I have a PDF with watermarks and text streams that are visible on screen, but suddenly disappear when printed out from Adobe. The PDF was created with Aspose.PDF for .NET 18.1.
The document is supposed to represent an authentic email, but rather than a direct export, it appears to have been reconstructed (possibly from Word or Aspose) to look like an email. Oddly, the most important paragraph of the email disappears.
In reviewing the code, it appears a white rectangle was added to cover the paragraph. There also appears to be three versions of the same paragraph - two of which are hidden.
For example:
BT
/TT1 1 Tf
10.5 0 0 10.5 56 634 Tm
[(K)0.5 (id)0.5 (s)0.5 (–)0.5] TJ
10.5 0 0 10.5 56 620 Tm
[(P)0.5 (le)0.5 (as)0.5 (e)0.5 ( )0.5 (c)0.5 (on)0.5 (si)0.5 (de)0.5 (r)0.5 ( )0.5 (op)0.5 (0)0.5
(on)0.5 ( 3.)] TJ
Which was covered by the white rectangle:
50 662.5 511.5 79.5 re
W
n
This hidden text is not visible. New text was then added after the white box, and that text is visible - until the PDF is printed out.
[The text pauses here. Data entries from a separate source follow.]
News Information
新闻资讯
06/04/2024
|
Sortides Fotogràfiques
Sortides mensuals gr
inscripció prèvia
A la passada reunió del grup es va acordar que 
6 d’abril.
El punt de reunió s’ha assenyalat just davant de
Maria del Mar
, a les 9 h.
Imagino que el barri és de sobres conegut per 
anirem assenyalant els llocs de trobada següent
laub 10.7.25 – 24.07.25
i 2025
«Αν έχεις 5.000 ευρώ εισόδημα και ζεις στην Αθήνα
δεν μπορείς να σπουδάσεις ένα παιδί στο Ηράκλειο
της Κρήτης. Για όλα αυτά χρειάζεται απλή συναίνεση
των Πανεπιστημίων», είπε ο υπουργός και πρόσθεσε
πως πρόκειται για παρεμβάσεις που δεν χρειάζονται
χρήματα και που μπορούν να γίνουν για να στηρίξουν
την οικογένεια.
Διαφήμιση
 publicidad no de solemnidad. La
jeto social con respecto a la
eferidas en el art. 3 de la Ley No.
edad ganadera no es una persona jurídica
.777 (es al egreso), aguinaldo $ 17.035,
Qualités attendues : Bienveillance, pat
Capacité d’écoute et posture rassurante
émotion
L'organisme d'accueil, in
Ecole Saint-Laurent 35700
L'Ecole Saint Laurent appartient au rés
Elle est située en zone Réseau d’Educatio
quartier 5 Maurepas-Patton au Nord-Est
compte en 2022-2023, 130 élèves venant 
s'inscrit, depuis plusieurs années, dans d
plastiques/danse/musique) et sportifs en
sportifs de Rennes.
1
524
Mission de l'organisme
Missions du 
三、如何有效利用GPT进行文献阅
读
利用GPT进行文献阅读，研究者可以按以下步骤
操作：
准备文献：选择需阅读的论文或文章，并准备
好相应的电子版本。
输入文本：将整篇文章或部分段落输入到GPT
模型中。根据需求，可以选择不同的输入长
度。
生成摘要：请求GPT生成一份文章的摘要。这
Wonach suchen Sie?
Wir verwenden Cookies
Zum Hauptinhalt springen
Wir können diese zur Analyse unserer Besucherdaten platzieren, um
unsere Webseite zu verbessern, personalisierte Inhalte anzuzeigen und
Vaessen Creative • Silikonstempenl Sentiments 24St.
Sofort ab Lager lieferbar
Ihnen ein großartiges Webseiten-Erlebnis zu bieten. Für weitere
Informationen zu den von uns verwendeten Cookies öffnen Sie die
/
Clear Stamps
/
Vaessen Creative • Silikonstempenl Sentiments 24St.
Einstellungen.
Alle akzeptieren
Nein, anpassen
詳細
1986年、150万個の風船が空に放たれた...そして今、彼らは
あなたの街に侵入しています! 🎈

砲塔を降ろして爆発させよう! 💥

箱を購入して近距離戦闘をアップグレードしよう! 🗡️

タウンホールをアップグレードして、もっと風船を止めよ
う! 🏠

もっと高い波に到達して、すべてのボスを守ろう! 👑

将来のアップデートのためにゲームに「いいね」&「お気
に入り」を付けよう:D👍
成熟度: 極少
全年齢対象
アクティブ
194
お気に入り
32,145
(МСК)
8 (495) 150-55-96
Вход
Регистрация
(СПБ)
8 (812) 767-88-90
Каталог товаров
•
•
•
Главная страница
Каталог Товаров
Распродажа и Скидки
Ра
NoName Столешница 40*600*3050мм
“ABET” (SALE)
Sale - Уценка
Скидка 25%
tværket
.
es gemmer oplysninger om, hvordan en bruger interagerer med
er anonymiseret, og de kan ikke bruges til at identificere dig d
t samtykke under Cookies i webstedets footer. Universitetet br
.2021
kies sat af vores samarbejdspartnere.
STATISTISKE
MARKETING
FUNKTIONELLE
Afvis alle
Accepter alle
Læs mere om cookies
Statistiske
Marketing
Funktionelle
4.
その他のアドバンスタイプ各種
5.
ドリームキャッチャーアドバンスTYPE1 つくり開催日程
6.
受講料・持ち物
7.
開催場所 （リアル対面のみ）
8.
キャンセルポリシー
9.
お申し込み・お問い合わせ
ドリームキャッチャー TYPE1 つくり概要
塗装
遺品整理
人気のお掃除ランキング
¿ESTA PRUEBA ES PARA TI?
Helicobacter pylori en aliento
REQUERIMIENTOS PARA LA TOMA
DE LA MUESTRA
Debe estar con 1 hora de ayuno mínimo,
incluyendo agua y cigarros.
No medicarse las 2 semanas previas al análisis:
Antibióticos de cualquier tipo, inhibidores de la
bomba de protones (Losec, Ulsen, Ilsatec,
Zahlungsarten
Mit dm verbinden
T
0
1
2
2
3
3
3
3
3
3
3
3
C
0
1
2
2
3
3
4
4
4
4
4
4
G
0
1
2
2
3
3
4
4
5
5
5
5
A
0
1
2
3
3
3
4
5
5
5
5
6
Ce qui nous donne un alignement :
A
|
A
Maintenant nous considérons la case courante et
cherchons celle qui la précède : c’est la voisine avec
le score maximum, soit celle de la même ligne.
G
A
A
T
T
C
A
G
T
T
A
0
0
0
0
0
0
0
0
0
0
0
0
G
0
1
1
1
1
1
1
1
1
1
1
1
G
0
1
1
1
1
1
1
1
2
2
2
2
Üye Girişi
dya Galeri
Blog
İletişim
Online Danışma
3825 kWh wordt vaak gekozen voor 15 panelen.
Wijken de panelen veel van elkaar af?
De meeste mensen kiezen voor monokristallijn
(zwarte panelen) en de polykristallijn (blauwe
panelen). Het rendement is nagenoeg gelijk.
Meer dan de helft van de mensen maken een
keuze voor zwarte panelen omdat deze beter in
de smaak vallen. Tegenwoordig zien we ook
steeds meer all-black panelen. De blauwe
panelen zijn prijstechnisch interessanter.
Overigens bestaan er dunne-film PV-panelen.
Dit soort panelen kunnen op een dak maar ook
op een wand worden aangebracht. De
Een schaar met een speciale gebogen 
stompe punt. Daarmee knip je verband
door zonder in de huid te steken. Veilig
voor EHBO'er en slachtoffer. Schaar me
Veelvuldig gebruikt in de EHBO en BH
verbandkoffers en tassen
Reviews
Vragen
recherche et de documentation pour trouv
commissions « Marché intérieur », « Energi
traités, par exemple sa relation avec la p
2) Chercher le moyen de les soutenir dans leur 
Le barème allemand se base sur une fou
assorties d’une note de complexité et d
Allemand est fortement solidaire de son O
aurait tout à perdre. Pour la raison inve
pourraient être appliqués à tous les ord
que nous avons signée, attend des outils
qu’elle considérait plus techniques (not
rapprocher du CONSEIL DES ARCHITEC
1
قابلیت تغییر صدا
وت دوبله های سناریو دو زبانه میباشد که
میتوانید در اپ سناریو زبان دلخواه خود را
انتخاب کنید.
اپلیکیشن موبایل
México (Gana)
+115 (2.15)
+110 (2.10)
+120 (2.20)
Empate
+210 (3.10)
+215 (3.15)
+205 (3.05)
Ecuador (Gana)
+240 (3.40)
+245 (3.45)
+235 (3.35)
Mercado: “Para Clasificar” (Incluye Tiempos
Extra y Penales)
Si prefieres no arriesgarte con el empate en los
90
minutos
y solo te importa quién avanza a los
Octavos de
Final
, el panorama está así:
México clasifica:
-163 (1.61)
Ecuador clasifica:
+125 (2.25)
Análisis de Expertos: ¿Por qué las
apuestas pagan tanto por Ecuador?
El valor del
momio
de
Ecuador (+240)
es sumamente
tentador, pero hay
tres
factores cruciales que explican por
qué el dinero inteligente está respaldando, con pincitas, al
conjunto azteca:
My question is, is this odd behavior typical for Aspose - to create white rectangle backgrounds, layers and OCGs, that cause text streams to disappear when printed? Or does this (along with hidden text) suggest the PDF was tampered with?
Also, is there anyone who knows how to review text objects one by one, apply the embedded font’s ToUnicode map, and provide a transcript of what’s hidden?
Thank you for your help!
@santanaj
The behavior you’re experiencing with disappearing watermarks and text when printing a PDF can occur due to several reasons, including how the PDF was created or modified. The presence of a white rectangle covering text suggests that the PDF may have been manipulated, possibly to hide certain content.
Aspose.PDF allows for the creation of layers and the use of optional content groups (OCGs), which can lead to text being hidden or obscured. However, this behavior is not typical for standard PDF generation and may indicate that the document was altered after its initial creation.
To review text objects and analyze the content, you can use Aspose.PDF’s capabilities to extract text. Here’s a basic example of how to extract text from a PDF:
using Aspose.Pdf;
using Aspose.Pdf.Text;
// Load the PDF document
Document pdfDocument = new Document("input.pdf");
// Create a TextAbsorber to extract text
TextAbsorber textAbsorber = new TextAbsorber();
pdfDocument.Pages.Accept(textAbsorber);
// Get the extracted text
string extractedText = textAbsorber.Text;
Console.WriteLine(extractedText);
This code will help you extract visible text. If you suspect that some text is hidden, you may need to analyze the content streams directly, which can be more complex.
If you suspect tampering, it might be beneficial to compare the original document with the PDF to identify discrepancies.
For further assistance, consider consulting the Aspose documentation for more specific guidance on handling text extraction and analyzing PDF content.
Thank you. Where would I find software engineers experienced in Aspose that could compare and analyze the content streams, and make some determination? It’s beyond my ability. Can you recommend anyone, or should I just ask experts to DM me if they’re willing to help?
@santanaj
Are you using Aspose.PDF for .NET to print the PDF as well? If possible, can you please share your sample PDF documents and code snippet that you are using to add watermark and then print them? We will test the scenario in our environment and address it accordingly.
PS: Please try to test the case using 25.8 version before sharing requested information.